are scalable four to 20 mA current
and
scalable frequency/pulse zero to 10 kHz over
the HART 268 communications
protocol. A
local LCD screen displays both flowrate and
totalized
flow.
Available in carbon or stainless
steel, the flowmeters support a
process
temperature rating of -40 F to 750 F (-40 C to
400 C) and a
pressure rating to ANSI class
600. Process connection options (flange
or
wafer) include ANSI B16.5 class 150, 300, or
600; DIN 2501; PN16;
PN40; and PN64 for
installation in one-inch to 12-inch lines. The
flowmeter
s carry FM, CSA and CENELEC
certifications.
---
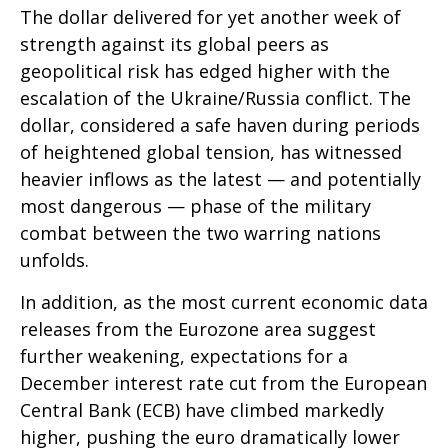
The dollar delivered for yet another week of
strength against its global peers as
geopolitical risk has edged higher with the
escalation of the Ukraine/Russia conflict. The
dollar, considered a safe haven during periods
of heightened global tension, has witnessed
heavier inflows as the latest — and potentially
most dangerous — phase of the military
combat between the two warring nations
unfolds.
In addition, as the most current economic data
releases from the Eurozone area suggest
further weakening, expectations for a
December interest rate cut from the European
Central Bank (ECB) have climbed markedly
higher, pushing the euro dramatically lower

EXERCISE OBJECTIVE:
Pick out every line above that contains the word "higher" and copy it.

WRITTEN SOLUTION:
geopolitical risk has edged higher with the
higher, pushing the euro dramatically lower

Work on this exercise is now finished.